AI is not going to replace humanity, or even chemists; like the printing press, however, it could be said that those who refuse to embrace it will be left behind by those who do, writes Caroline Maloney, a senior tech writer for the peripheral interventions research and development team at Boston Scientific Galway, and second-year student of science and technology at the University of Galway.
The first industrial revolution mechanised production using water and steam power; the second harnessed electric power, we have had the third industrial revolution where we use electronics and IT to automate everything. Now a fourth industrial revolution is building on the third, the digital revolution that is now upon us.1
Are people as scared today of artificial intelligence (AI) as they were when the printing press was invented in the 15th century? If I remember my history from secondary school, back then they destroyed the machines as they were considered harbingers of doom that would cause unemployment and the spread of misinformation.

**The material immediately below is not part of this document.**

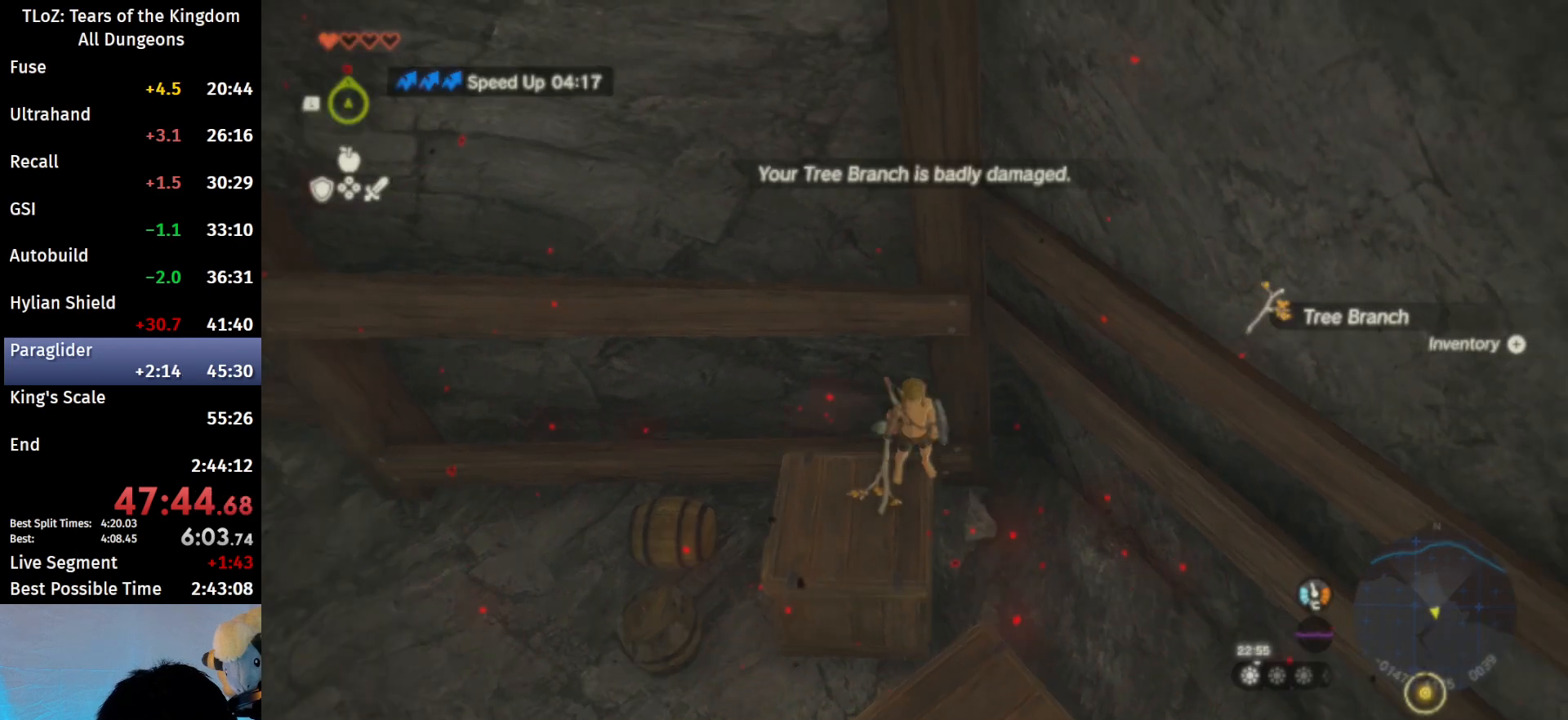
{"buttons": [], "left_stick": "center", "right_stick": "center", "events": []}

Today AI has the same stones thrown at it. When we look at what happened after it took off however, the printed word did those things; but it also allowed for the spread of knowledge and created new industries. The point is that both scenarios are true, and are true also for AI – it is not a monster, it is a tool – as usual, whether it is used for good or evil will depend on the human beings wielding it. This article considers AI as a catalyst for good in our world as the fourth industrial revolution.
What is AI?
It is a machine intelligence that imitates how human intelligence works. The human brain exchanges data between millions of nerve cells and cognition happens through analysing data and identifying features. The algorithmic representation of this process is called Artificial Neural Network (ANNs or SNNs) and these are a subset of machine learning and are at the heart of deep learning algorithms. Their name and structure are inspired by the human brain, mimicking the way that biological neurons signal to one another.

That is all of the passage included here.